Massa Trump Bawa Senjata Api, Rekapitulasi Pilpres AS Tegang

JurnalPatroliNews – Jakarta, Proses penghitungan suara hasil pemilihan presiden (pilpres) Amerika Serikat (AS) diselimuti suasana tegang. Pada beberapa negara bagian, penghitungan berjalan di tengah kepungan massa pendukung capres petahana AS, Donald Trump.

Mengutip Associated Press, Jumat (6/11), dalam beberapa hari terakhir massa pendukung Trump dilaporkan berdemo di sejumlah kantor penyelenggara pemilu di negara bagian Nevada dan Arizona.

Mereka mengklaim ada kecurangan yang dilakukan dalam penghitungan suara hasil Pilpres. Juga ada dugaan mekanisme pemilihan yang dilakukan menggunakan spidol di beberapa Tempat Pemungutan Suara (TPS) menyebabkan surat suara untuk Trump tak terbaca.

Massa yang mengepung pusat penghitungan suara di Maricopa, Phoenix, Arizona bahkan membawa senjata api dan senapan otomatis. Hal ini dimungkinkan karena hukum di sana mengizinkan warga membawa senjata api.

Sebuah pagar disusun oleh aparat keamanan untuk menjaga massa tidak mendekati pintu masuk gedung yang masih dibuka. Seraya pengunjuk rasa berteriak meminta seluruh suara dihitung di negara bagian itu.

“Hitung suara!,” teriak mereka.

“Empat tahun lagi!,” timpa massa yang lain.

Situasi serupa juga ditemukan di Atlanta, Georgia. Sekitar 100 pendukung Trump berkumpul di luar tempat surat suara dihitung, yakni di State Farm Arena. Kondisi ini mendorong aparat kepolisian turun tangan untuk berjaga.

Salah satu pengunjuk rasa, Tom Haas (50) mengaku dia mulanya berkunjung ke Atlanta dari Chicago untuk urusan bisnis. Namun turut mengikuti demo karena meyakini ada kecurangan dalam pilpres.
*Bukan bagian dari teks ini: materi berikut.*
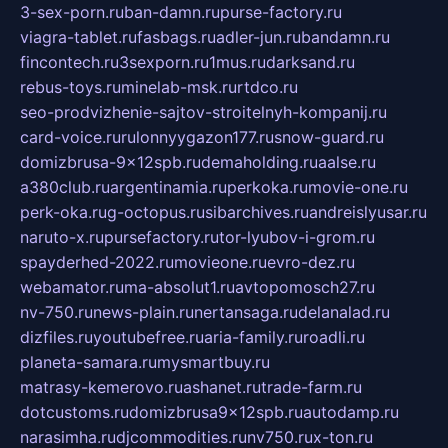
3-sex-porn.ru
ban-damn.ru
purse-factory.ru
viagra-tablet.ru
fasbags.ru
adler-jun.ru
bandamn.ru
fincontech.ru
3sexporn.ru
1mus.ru
darksand.ru
rebus-toys.ru
minelab-msk.ru
rtdco.ru
seo-prodvizhenie-sajtov-stroitelnyh-kompanij.ru
card-voice.ru
rulonnyygazon177.ru
snow-guard.ru
domizbrusa-9x12spb.ru
demaholding.ru
aalse.ru
a380club.ru
argentinamia.ru
perkoka.ru
movie-one.ru
perk-oka.ru
g-octopus.ru
sibarchives.ru
andreislyusar.ru
naruto-x.ru
pursefactory.ru
tor-lyubov-i-grom.ru
spayderhed-2022.ru
movieone.ru
evro-dez.ru
webamator.ru
ma-absolut1.ru
avtopomosch27.ru
nv-750.ru
news-plain.ru
nertansaga.ru
delanalad.ru
dizfiles.ru
youtubefree.ru
aria-family.ru
roadli.ru
planeta-samara.ru
mysmartbuy.ru
matrasy-kemerovo.ru
ashanet.ru
trade-farm.ru
dotcustoms.ru
domizbrusa9x12spb.ru
autodamp.ru
narasimha.ru
djcommodities.ru
nv750.ru
x-ton.ru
“Sudah pasti ada kecurangan suara, dan ini terjadi di kota-kota besar yang dikuasai Demokrat … Atlanta salah satunya,” kata Tom.

Ia mempercayai demokrasi di AS sedang diserang. Dengan hilangnya pemilu yang adil, katanya, mereka akan kehilangan negaranya.

Sedangkan pegawai penyelenggara pemilu di Clark, Nevada menyampaikan khawatirnya akan keselamatan pegawai di tengah massa aksi yang meramaikan kantornya.

“Istri dan ibu saya sangat khawatir dengan keadaan saya,” kata Joe Gloria, salah satu petugas registrasi di kantor pemilu Clark.

Ia bercerita setiap orang dan kendaraan yang memasuki kantornya harus diperiksa dengan ketat semenjak isu ini ramai. Mereka khawatir akan kedatangan penyusup.

“(Namun kami tetap) Melakukan apa yang menjadi mandat kami dan menghitung surat suara,” sambungnya.

Jaksa Agung Michigan, Dana Nessel, melalui cuitan di akun Twitter mengungkap staf di kantornya kerap mendapat intimidasi dan ancaman perihal isu pilpres.

“Untuk (masyarakat) publik: tolong berhenti melecehkan dan mengancam staf saya. Mereka adalah pegawai publik yang baik, pekerja keras, dan hanya melakukan tugas mereka,” ujarnya.

“Meminta mereka memasukkan spidol ke tempat yang tidak nyaman tidaklah pantas diucapkan. Dan merupakan komentar yang sangat menyedihkan bagi keadaan bangsa kita,” lanjutnya.

Memasuki hari ketiga setelah hari pemilihan, hasil pilpres belum juga bisa diprediksi. Beberapa negara bagian yang menjadi kunci, seperti Nevada, Georgia, North Carolina, maupun Pennsylvania masih melakukan penghitungan.

Menurut penghitungan sejumlah media AS (CNNThe New York TimesThe Washington Post), pasangan Joe Biden-Kamala Harris masih unggul dengan 253 suara elektoral. Meninggalkan Trump-Mike Pence di 214 suara elektoral.

Sedangkan Fox News dan Associated Press mencatat Biden mendapat 264 suara elektoral karena memenangkan Arizona, lumbung suara Partai Republik. Klaim kemenangan ini dituding salah oleh pihak tim kampanye Trump.